O movimento cívico ‘Pró Nadir’ disse que a Revolução de Abril proporcionou a liberdade de defesa do património ameaçado, como a panificadora desenhada pelo arquiteto Nadir Afonso, em Vila Real, que está risco de ser demolida.

Cerca de 30 pessoas participaram na quarta-feira à noite, em Vila Real, numa tertúlia seguida de vigília contra a demolição da antiga panificadora projetada pelo arquiteto e artista transmontano, um edifício que está degradado, de propriedade privada e que vai ser vendido a uma cadeia de supermercados.

A iniciativa foi promovida pelo movimento cívico ‘Pró Nadir’ que se opõe à demolição do edifício construído em 1965, ano em que Nadir Afonso abandonou a arquitetura para se dedicar por inteiro à pintura.

“O 25 de Abril trouxe-nos isso, a possibilidade de sermos nós próprios a defender o nosso património e é isso que nós vamos continuar a fazer nos próximos dias”, afirmou Mila Simões de Abreu, investigadora da Universidade de Trás-os-Montes e Alto Douro (UTAD) e que integra o movimento.

A também arqueóloga adiantou que “há um prazo retórico de cerca de um mês” até à concretização do contrato-promessa de compra e venda daquele espaço.

“Vai haver uma campanha eleitoral e vamos também participar nela ativamente, porque o Nadir Afonso tem uma dimensão internacional”, garantiu.

Laura Afonso, viúva de Nadir Afonso, associou-se à vigília e esclareceu que está a lutar “pela preservação do edifício”.

“Porque tem características únicas e é um belo exemplar do património industrial e Vila Real ficaria muito mais rica se preservasse esse edifício”, sustentou.
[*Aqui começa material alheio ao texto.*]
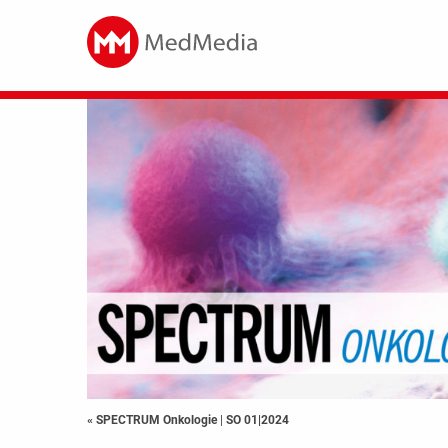
« SPECTRUM Onkologie
|
SO 01|2024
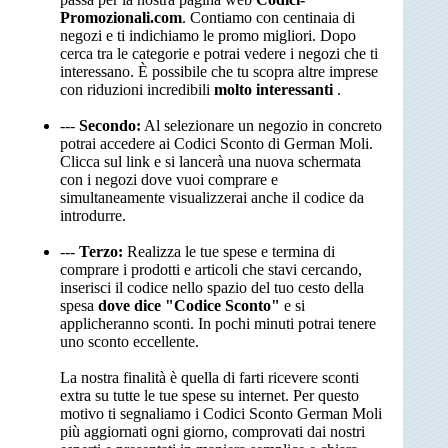
Promozionali.com
. Contiamo con centinaia di
negozi e ti indichiamo le promo migliori. Dopo
cerca tra le categorie e potrai vedere i negozi che ti
interessano. È possibile che tu scopra altre imprese
con riduzioni incredibili
molto interessanti
.
---
Secondo:
Al selezionare un negozio in concreto
potrai accedere ai Codici Sconto di German Moli.
Clicca sul link e si lancerà una nuova schermata
con i negozi dove vuoi comprare e
simultaneamente visualizzerai anche il codice da
introdurre.
---
Terzo:
Realizza le tue spese e termina di
comprare i prodotti e articoli che stavi cercando,
inserisci il codice nello spazio del tuo cesto della
spesa
dove dice "Codice Sconto"
e si
applicheranno sconti. In pochi minuti potrai tenere
uno sconto eccellente.
La nostra finalità è quella di farti ricevere sconti
extra su tutte le tue spese su internet. Per questo
motivo ti segnaliamo i Codici Sconto German Moli
più aggiornati ogni giorno, comprovati dai nostri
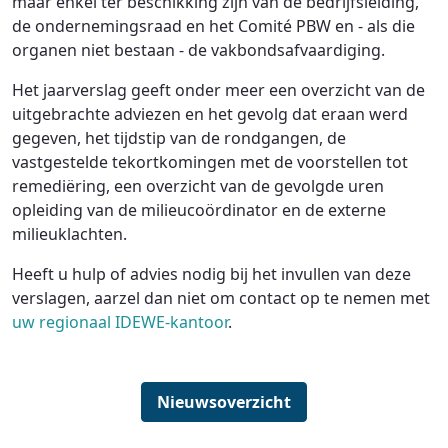
maar enkel ter beschikking zijn van de bedrijfsleiding,
de ondernemingsraad en het Comité PBW en - als die
organen niet bestaan - de vakbondsafvaardiging.
Het jaarverslag geeft onder meer een overzicht van de
uitgebrachte adviezen en het gevolg dat eraan werd
gegeven, het tijdstip van de rondgangen, de
vastgestelde tekortkomingen met de voorstellen tot
remediëring, een overzicht van de gevolgde uren
opleiding van de milieucoördinator en de externe
milieuklachten.
Heeft u hulp of advies nodig bij het invullen van deze
verslagen, aarzel dan niet om contact op te nemen met
uw regionaal IDEWE-kantoor
.
Nieuwsoverzicht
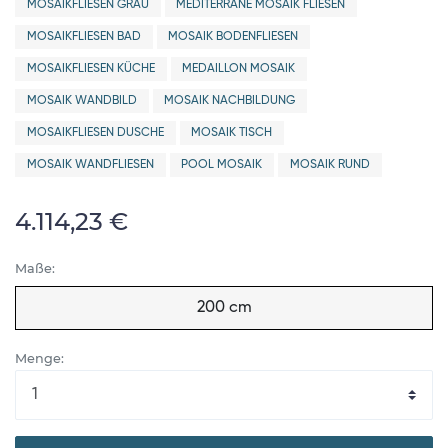
MOSAIKFLIESEN GRAU
MEDITERRANE MOSAIK FLIESEN
MOSAIKFLIESEN BAD
MOSAIK BODENFLIESEN
MOSAIKFLIESEN KÜCHE
MEDAILLON MOSAIK
MOSAIK WANDBILD
MOSAIK NACHBILDUNG
MOSAIKFLIESEN DUSCHE
MOSAIK TISCH
MOSAIK WANDFLIESEN
POOL MOSAIK
MOSAIK RUND
4.114,23 €
Maße:
200 cm
Menge:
Laura Afonso mostrou-se “triste” porque “o estado avançado de degradação da panificadora se deve a um ato voluntário”.

“Quando uma retroescavadora entra lá, após o pedido de classificação do edifício, levanta suspeitas”, referiu.
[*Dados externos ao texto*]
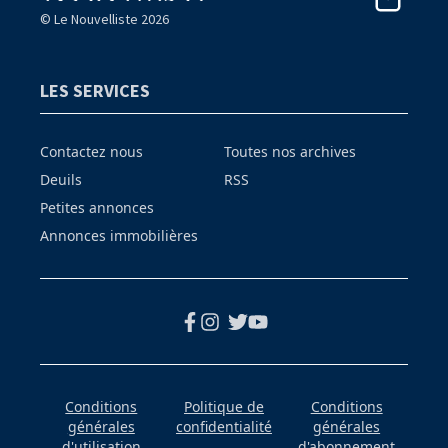
© Le Nouvelliste 2026
LES SERVICES
Contactez nous
Toutes nos archives
Deuils
RSS
Petites annonces
Annonces immobilières
Conditions
Politique de
Conditions
générales
confidentialité
générales
d'utilisation
d'abonnement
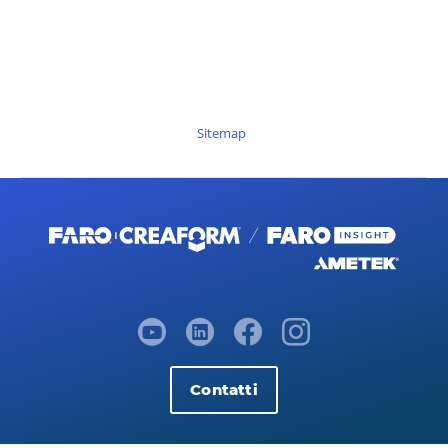
Sitemap
Contatti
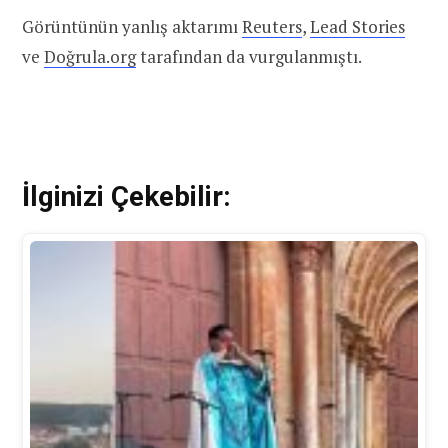
Görüntünün yanlış aktarımı
Reuters
,
Lead Stories
ve
Doğrula.org
tarafından da vurgulanmıştı.
İlginizi Çekebilir:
A arquiteta Ana Morgado escreveu uma tese de mestrado sobre a panificada e foi quem avançou com o pedido de classificação para imóvel de interesse público em 2016, que foi arquivado em 2018 pela Direção-Geral do Património Cultural (DGPC).

A DGPC considerou que o edifício já não reúne características para uma classificação de âmbito nacional.
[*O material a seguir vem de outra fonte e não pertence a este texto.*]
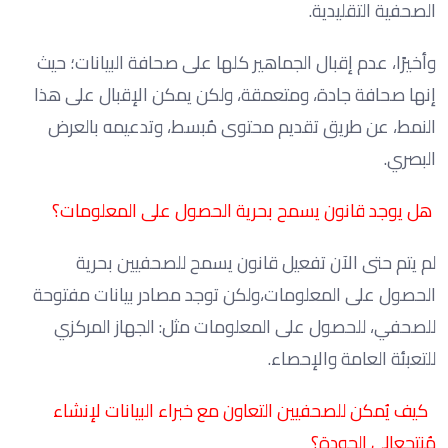
الصحفية التقليدية.
وأخيرًا، عدم إقبال الجماهير كلها على صحافة البيانات؛ حيث
إنها صحافة جادة، ومتعمقة، ولكن يمكن الإقبال على هذا
النمط، عن طريق تقديم محتوى مُبسط، وتدعيمه بالعرض
البصري.
هل يوجد قانون يسمح بحرية الحصول على المعلومات؟
لم يتم حتى الآن تفعيل قانون يسمح للصحفيين بحرية
الحصول على المعلومات،ولكن توجد مصادر بيانات مفتوحة
للصحفي، للحصول على المعلومات مثل: الجهاز المركزي
للتعبئة العامة والإحصاء.
كيف يُمكن للصحفيين التعاون مع خبراء البيانات لإنشاء
مُنتجعالي الجودة؟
“Considero que o património industrial moderno no nosso país ainda não é reconhecido, infelizmente”, afirmou Ana Morgado.

A arquiteta disse que a “fachada, a cobertura e o forno” eram os "três elementos que sustentavam a classificação", notando que foram "precisamente esses três elementos que foram destruídos" durante o período de análise do pedido de classificação.

“A estrutura está toda lá, basta reconstruir a fachada, as coberturas e o edifício tem tudo para dar uma nova vida à cidade”, defendeu.

Ana Morgado lembrou que Nadir Afonso trabalhou com os arquitetos Le Corbusier e Oscar Niemeyer e que a panificadora “tem referências de ambos”.

O movimento lembrou ainda o pedido de classificação como imóvel de interesse municipal, que deu entrada na câmara no final do ano passado e ao qual não obteve resposta.

Contactada pela agência Lusa, fonte da cadeia de supermercados Lidl disse estar “em processo de aquisição do terreno onde se encontram as ruínas das antigas instalações da panificadora” e explicou que “planeia, com este empreendimento, renovar a loja existente em Vila Real, dando não só uma melhor experiência de compra aos seus clientes, como melhores condições de trabalho aos seus colaboradores”.

“O projeto que surgirá na sequência desta aquisição está neste momento a ser desenvolvido. É intenção do Lidl incluir uma componente de valorização do artista em causa”, salientou a fonte.

A panificadora de Vila Real esteve em funcionamento até à década de 90 do século passado, altura em que entrou em falência, tendo desde então estado ao abandono.

Este edifício é similar ao da panificadora de Chaves, construída em 1962. Os dois imóveis marcam a carreira de Nadir Afonso, por serem os seus últimos projetos de arquitetura.